**To do:** Word for word, give the data again without its pictures.

**Exercise materials:**

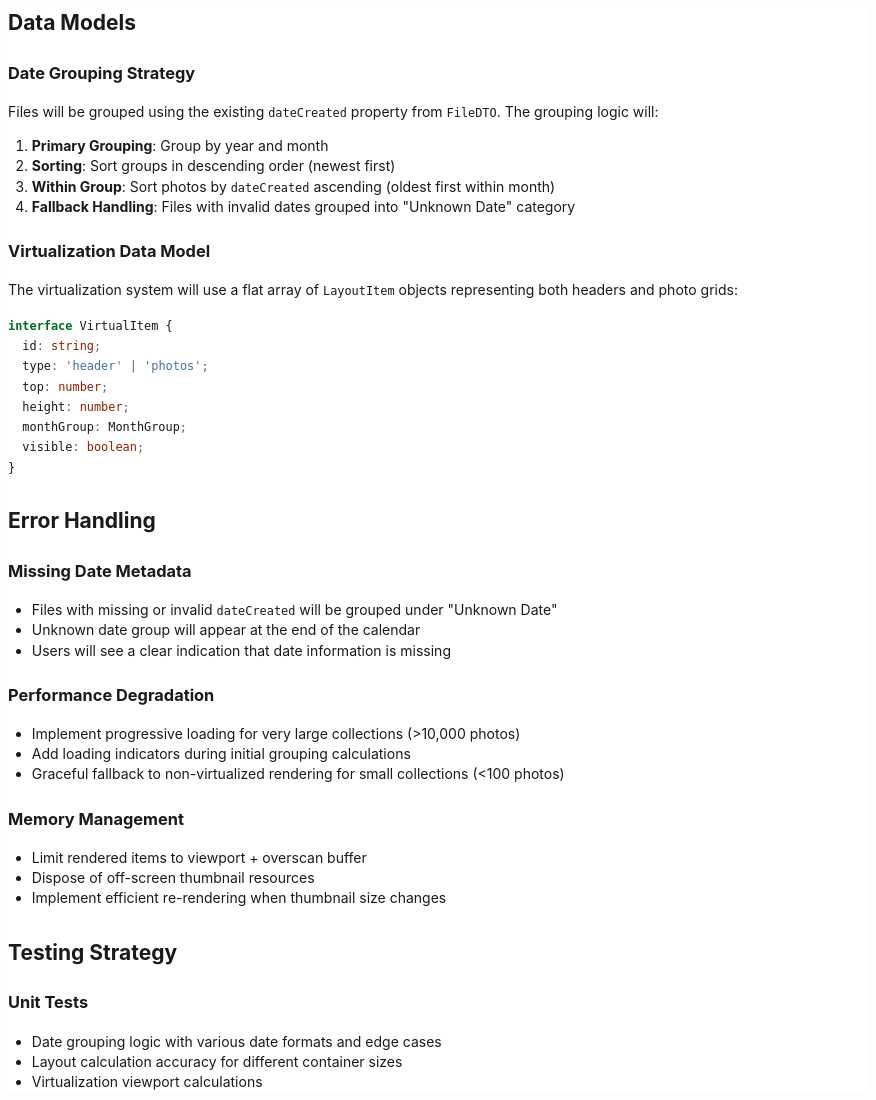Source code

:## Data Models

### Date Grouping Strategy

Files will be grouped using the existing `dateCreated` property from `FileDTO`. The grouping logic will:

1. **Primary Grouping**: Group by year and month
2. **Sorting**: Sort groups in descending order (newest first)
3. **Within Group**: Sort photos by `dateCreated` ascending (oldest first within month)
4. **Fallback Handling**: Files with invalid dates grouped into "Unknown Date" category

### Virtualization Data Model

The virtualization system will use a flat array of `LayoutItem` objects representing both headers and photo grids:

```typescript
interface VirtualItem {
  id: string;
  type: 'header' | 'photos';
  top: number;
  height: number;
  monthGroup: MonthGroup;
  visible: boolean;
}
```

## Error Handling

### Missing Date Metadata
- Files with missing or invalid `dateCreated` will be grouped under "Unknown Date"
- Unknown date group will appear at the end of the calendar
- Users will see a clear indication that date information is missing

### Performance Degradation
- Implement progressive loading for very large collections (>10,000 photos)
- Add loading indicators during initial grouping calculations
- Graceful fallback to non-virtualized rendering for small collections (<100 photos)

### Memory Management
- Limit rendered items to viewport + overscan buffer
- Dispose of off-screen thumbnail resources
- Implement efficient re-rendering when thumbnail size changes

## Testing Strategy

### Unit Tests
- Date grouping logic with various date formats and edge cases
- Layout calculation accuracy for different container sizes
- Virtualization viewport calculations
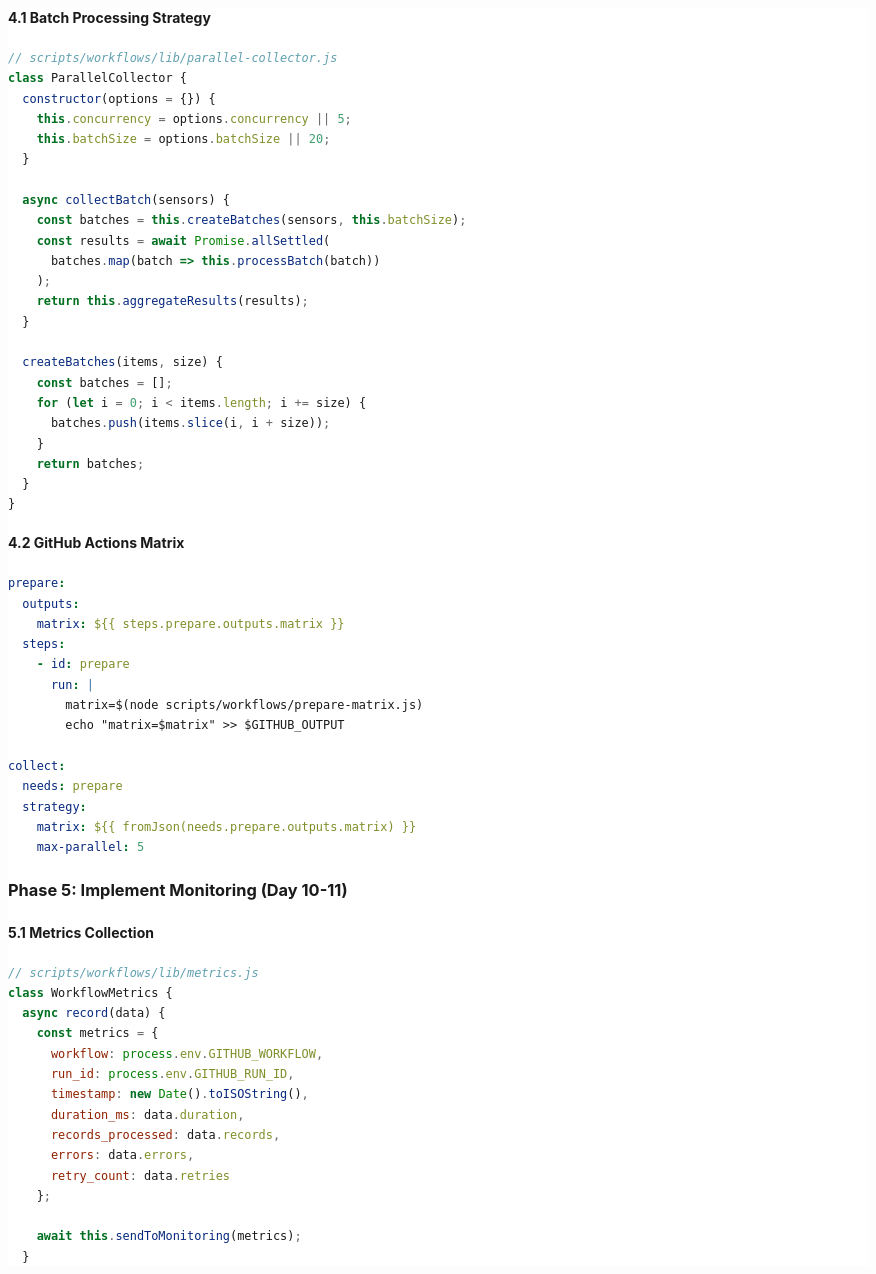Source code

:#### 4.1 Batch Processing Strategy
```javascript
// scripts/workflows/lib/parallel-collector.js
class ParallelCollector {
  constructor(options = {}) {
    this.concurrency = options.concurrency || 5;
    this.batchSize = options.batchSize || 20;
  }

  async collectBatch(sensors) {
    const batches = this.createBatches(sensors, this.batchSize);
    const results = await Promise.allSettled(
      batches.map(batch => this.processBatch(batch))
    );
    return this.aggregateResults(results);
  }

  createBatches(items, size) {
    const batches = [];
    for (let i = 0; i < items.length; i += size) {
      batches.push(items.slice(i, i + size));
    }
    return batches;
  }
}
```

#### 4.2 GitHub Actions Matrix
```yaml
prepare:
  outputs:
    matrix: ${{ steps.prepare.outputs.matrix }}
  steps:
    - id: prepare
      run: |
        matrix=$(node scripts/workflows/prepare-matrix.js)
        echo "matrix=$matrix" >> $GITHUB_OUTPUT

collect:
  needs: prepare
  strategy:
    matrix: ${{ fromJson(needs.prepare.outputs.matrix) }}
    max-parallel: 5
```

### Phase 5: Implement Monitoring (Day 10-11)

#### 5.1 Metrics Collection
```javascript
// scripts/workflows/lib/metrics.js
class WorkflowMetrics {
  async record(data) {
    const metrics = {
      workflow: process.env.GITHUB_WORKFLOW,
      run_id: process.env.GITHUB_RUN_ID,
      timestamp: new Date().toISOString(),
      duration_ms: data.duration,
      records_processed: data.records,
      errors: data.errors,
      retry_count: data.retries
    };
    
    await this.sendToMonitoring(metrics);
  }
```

**Answer section:**
Source code

:## Data Models

### Date Grouping Strategy

Files will be grouped using the existing `dateCreated` property from `FileDTO`. The grouping logic will:

1. **Primary Grouping**: Group by year and month
2. **Sorting**: Sort groups in descending order (newest first)
3. **Within Group**: Sort photos by `dateCreated` ascending (oldest first within month)
4. **Fallback Handling**: Files with invalid dates grouped into "Unknown Date" category

### Virtualization Data Model

The virtualization system will use a flat array of `LayoutItem` objects representing both headers and photo grids:

```typescript
interface VirtualItem {
  id: string;
  type: 'header' | 'photos';
  top: number;
  height: number;
  monthGroup: MonthGroup;
  visible: boolean;
}
```

## Error Handling

### Missing Date Metadata
- Files with missing or invalid `dateCreated` will be grouped under "Unknown Date"
- Unknown date group will appear at the end of the calendar
- Users will see a clear indication that date information is missing

### Performance Degradation
- Implement progressive loading for very large collections (>10,000 photos)
- Add loading indicators during initial grouping calculations
- Graceful fallback to non-virtualized rendering for small collections (<100 photos)

### Memory Management
- Limit rendered items to viewport + overscan buffer
- Dispose of off-screen thumbnail resources
- Implement efficient re-rendering when thumbnail size changes

## Testing Strategy

### Unit Tests
- Date grouping logic with various date formats and edge cases
- Layout calculation accuracy for different container sizes
- Virtualization viewport calculations
Source code

:#### 4.1 Batch Processing Strategy
```javascript
// scripts/workflows/lib/parallel-collector.js
class ParallelCollector {
  constructor(options = {}) {
    this.concurrency = options.concurrency || 5;
    this.batchSize = options.batchSize || 20;
  }

  async collectBatch(sensors) {
    const batches = this.createBatches(sensors, this.batchSize);
    const results = await Promise.allSettled(
      batches.map(batch => this.processBatch(batch))
    );
    return this.aggregateResults(results);
  }

  createBatches(items, size) {
    const batches = [];
    for (let i = 0; i < items.length; i += size) {
      batches.push(items.slice(i, i + size));
    }
    return batches;
  }
}
```

#### 4.2 GitHub Actions Matrix
```yaml
prepare:
  outputs:
    matrix: ${{ steps.prepare.outputs.matrix }}
  steps:
    - id: prepare
      run: |
        matrix=$(node scripts/workflows/prepare-matrix.js)
        echo "matrix=$matrix" >> $GITHUB_OUTPUT

collect:
  needs: prepare
  strategy:
    matrix: ${{ fromJson(needs.prepare.outputs.matrix) }}
    max-parallel: 5
```

### Phase 5: Implement Monitoring (Day 10-11)

#### 5.1 Metrics Collection
```javascript
// scripts/workflows/lib/metrics.js
class WorkflowMetrics {
  async record(data) {
    const metrics = {
      workflow: process.env.GITHUB_WORKFLOW,
      run_id: process.env.GITHUB_RUN_ID,
      timestamp: new Date().toISOString(),
      duration_ms: data.duration,
      records_processed: data.records,
      errors: data.errors,
      retry_count: data.retries
    };
    
    await this.sendToMonitoring(metrics);
  }
```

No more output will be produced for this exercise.